The top two options are approaching data as an explorer versus Tom Davenport’s contention that you need to use a hypothesis, which I translate as using a more scientific-method based approach.
Explorer advocates say Big Data is too big for the typical reports-driven approach, and what’s worked for early adopters has been tinkering with the data to see what it reveals. Davenport and others contend that is a great way to waste time, spend money and create unhappy business leaders.
Jim Harris’ recent post on Big Data Theory adds further insight into the discussion on best approaches. For Harris, the first step is to ensure that you’re dealing with high quality data so that you can separate the noise from new insight.
Now, data quality is Harris’ “thing,” and who’s going to argue that it’s not important? Data quality ensures that you don’t make errors, right? Sure. But what he’s saying here goes beyond this obvious point.

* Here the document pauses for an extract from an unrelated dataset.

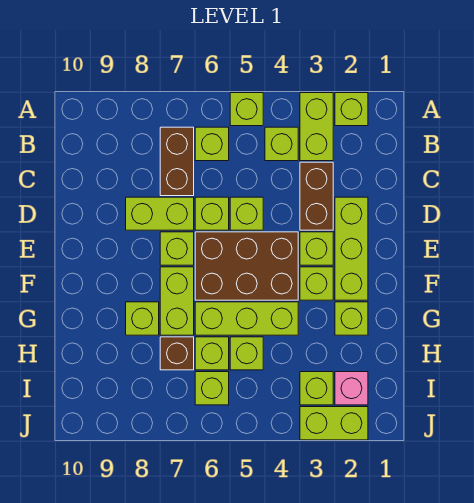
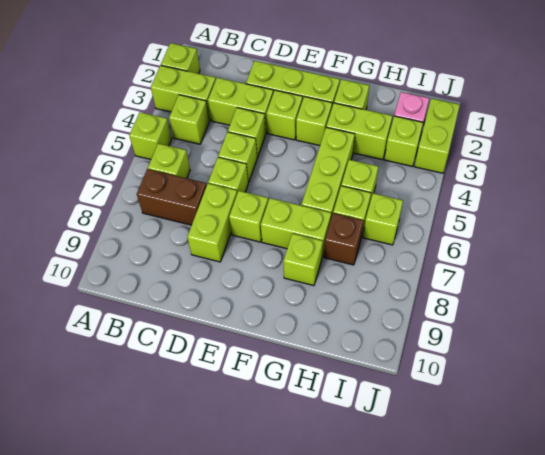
brown brick C3:D3 level 1 -> lime brick C3:D3 level 1
none -> lime brick D4 level 1
brown brick E4:F6 level 1 -> none
none -> lime brick G3:H3 level 1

Harris points to radio astronomers Arno Penzias and Robert Wilson, whose Big Data came from the sky. They expected silence from the dead of space, so they tried to use it to calibrate their equipment.
Instead, they heard noise. “Knowing” that nothing existed in space, they assumed it was an equipment problem. It wasn’t. A year later, they addressed all potential problems with the equipment — and by extension, the data — and, lo, the noise still existed.
That noise was caused by cosmic microwave background radiation and evidence lent support to the Big Bang Theory. Its discovery led to Penzias and Wilson winning the 1978 Nobel Prize in Physics.
Harris says today a sort of Big Data Theory has come about, which says Big Data will challenge “steady state theories that have been the bedrock of the status quo within the data management industry for decades.” The question is, when Big Data challenges what we “know,” will we dismiss it as mere “noise?”
“Even though big data analytics will reveal wonders, I can’t help but wonder how often the tepid response to it will be: ‘Yeah, well that might be what Big Data shows. But it’s just a theory,” he writes.
So where does that leave us on exploring Big Data versus using a more methodical, science-based approach?
Another option might be: Don’t choose. Instead, take a lesson from Charles Darwin as he set sail on the Beagle and start with informed observation and an existing hypothesis to prove or disprove.
Darwin was well versed in the then-popular theory that species were stable because of “designed creation.” When he observed animals during the Beagle’s two-year trip, his findings among the Galápagos Islands conflicted with the accepted beliefs of the time, and led Darwin to develop his theory of evolution by natural selection.
Likewise, when you explore your set of Big Data, you will be informed by what you know about your business.
Rather than prove that this or that is working, look for evidence to disprove what you’re doing (your hypothesis or theory). The strength of any theory or hypothesis isn’t revealed when you set out to prove that it is correct. The strength only shows when someone attempts to disprove it.
The reason disproving is a better approach is simple. The data or evidence that disproves it also may point to a new, potentially paradigm-shifting, theory that’s better than any you could have predicted.